CountIncrements the total by 1 for every matching event.
AppendAdds the incoming value to a list (creating an event log).
Max / MinKeeps only the highest or lowest value seen.
See Population Strategies for detailed usage.

Multi-Program Stacks

A single stack can consume data from multiple Solana programs by passing an array of IDL files:
#[hyperstack(idl = ["idl/ore.json", "idl/entropy.json"])]
pub mod ore_stream {
    // ore_sdk::accounts::* and ore_sdk::instructions::* are available
    // entropy_sdk::accounts::* and entropy_sdk::instructions::* are available
}
Each IDL generates its own namespaced SDK module (e.g., ore_sdk, entropy_sdk). You can map fields from any program’s accounts and reference instructions from any program.

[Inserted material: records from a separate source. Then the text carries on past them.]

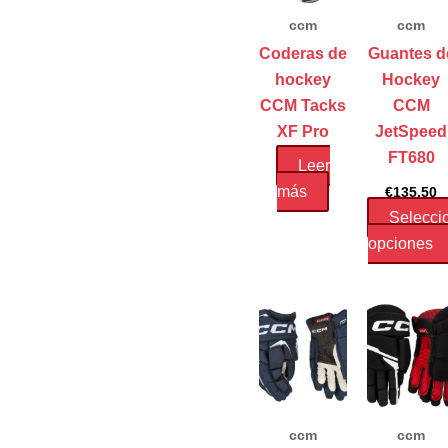
ccm
ccm
Coderas de
Guantes d
hockey
Hockey
CCM Tacks
CCM
XF Pro
JetSpeed
FT680
Leer
más
€
135.50
Selecci
opciones
ccm
ccm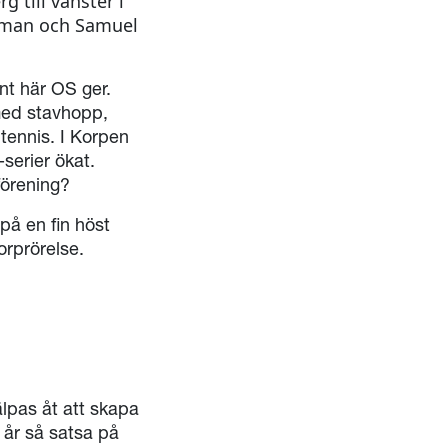
 till vänster i
ssman och Samuel
nt här OS ger.
med stavhopp,
dtennis. I Korpen
serier ökat.
förening?
på en fin höst
orprörelse.
älpas åt att skapa
i år så satsa på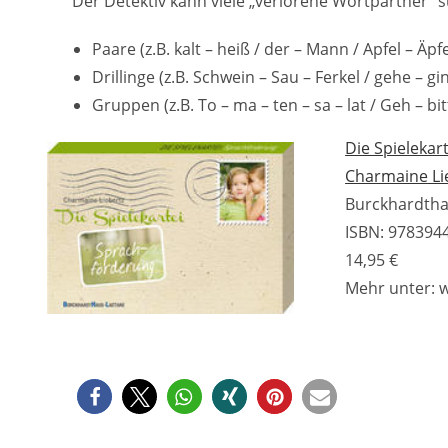
Der Detektiv kann viele „verlorene Wortpartner“ 
Paare (z.B. kalt – heiß / der – Mann / Apfel – Äpf
Drillinge (z.B. Schwein – Sau – Ferkel / gehe – 
Gruppen (z.B. To – ma – ten – sa – lat / Geh – bit
Die Spielekar
Charmaine Li
Burckhardth
ISBN: 978394
14,95 €
Mehr unter: 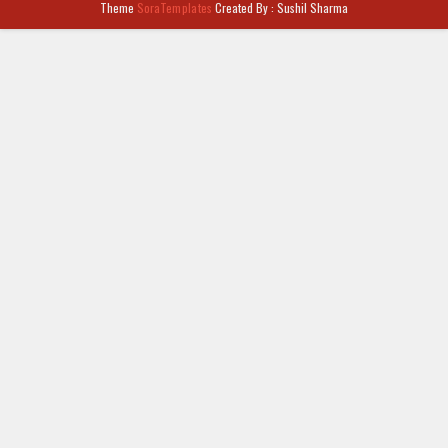
Theme
SoraTemplates
Created By : Sushil Sharma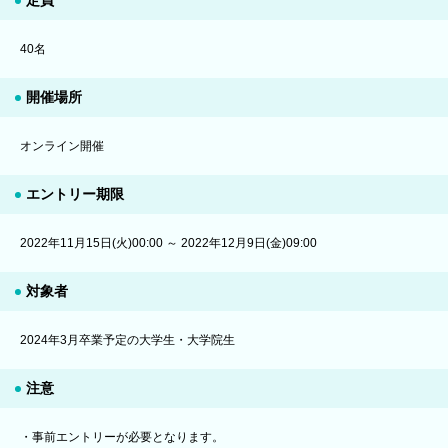
40名
開催場所
オンライン開催
エントリー期限
2022年11月15日(火)00:00 ～ 2022年12月9日(金)09:00
対象者
2024年3月卒業予定の大学生・大学院生
注意
・事前エントリーが必要となります。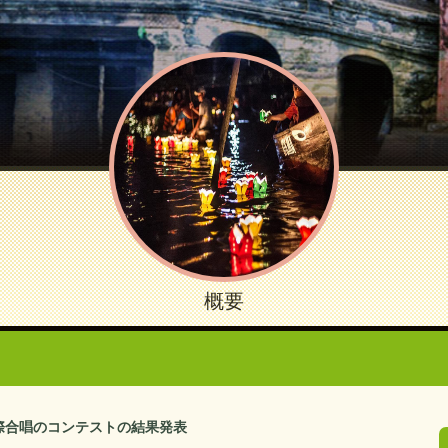
概要
国際合唱のコンテストの結果発表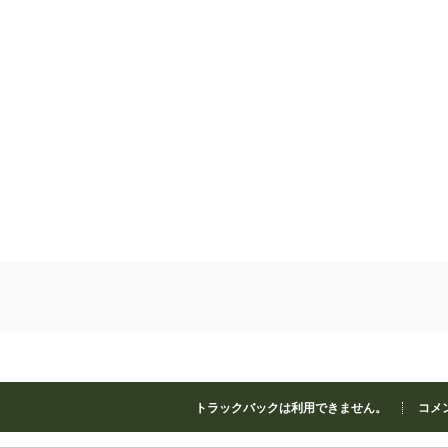
トラックバックは利用できません。
コメン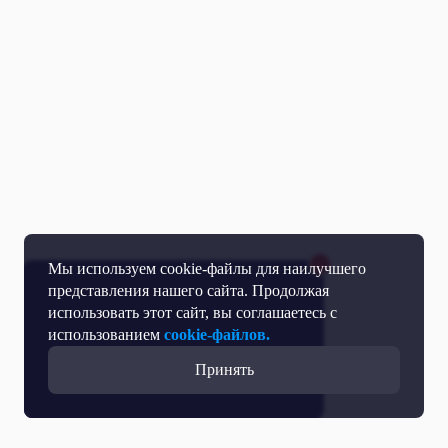
Мы используем cookie-файлы для наилучшего
представления нашего сайта. Продолжая
использовать этот сайт, вы соглашаетесь с
использованием
cookie-файлов.
Принять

To link accounts across programs, use lookup_index(register_from = [...]) — see Rust DSL for the full syntax.

Real Example: Cross-Program Linking

From the ORE stack, linking the Entropy program’s randomness to ORE rounds:
#[derive(Debug, Clone, Serialize, Deserialize, Stream)]
pub struct EntropyState {
    #[map(entropy_sdk::accounts::Var::value,
          lookup_index(register_from = [
              (ore_sdk::instructions::Deploy, accounts::entropyVar, accounts::round),
              (ore_sdk::instructions::Reset, accounts::entropyVar, accounts::round)
          ]),
          when = entropy_sdk::instructions::Reveal,
          condition = "value != ZERO_32",
          strategy = LastWrite,
          transform = Base58Encode)]
    pub entropy_value: Option<String>,
}
This tells Hyperstack:
  1. When Deploy or Reset instructions run, register the mapping between entropyVar address and round address
  2. When Var accounts update (triggered by Reveal instruction), route updates to the correct OreRound entity
  3. Only include updates where value != ZERO_32
  4. Transform the raw bytes to Base58 encoding

WebSocket Frames

The stack definition produces WebSocket frames with the following structure. An upsert frame contains the full entity state:
{
  "op": "upsert",
  "mode": "state",
  "entity": "OreRound",
  "key": "42",
  "data": {
    "id": {
      "round_id": 42,
      "round_address": "..."
    },
    "state": {
      "total_deployed": 1500000000,
      "motherlode": 150000000000
    },
    "metrics": {
      "deploy_count": 1250
    }
  }
}
When only specific fields change, a patch frame contains just the updated values:
{
  "op": "patch",
  "mode": "state",
  "entity": "OreRound",
  "key": "42",
  "data": {
    "state": {
      "total_deployed": 1520000000
    }
  }
}
The SDK merges patches into local state automatically, so your application always sees the complete entity.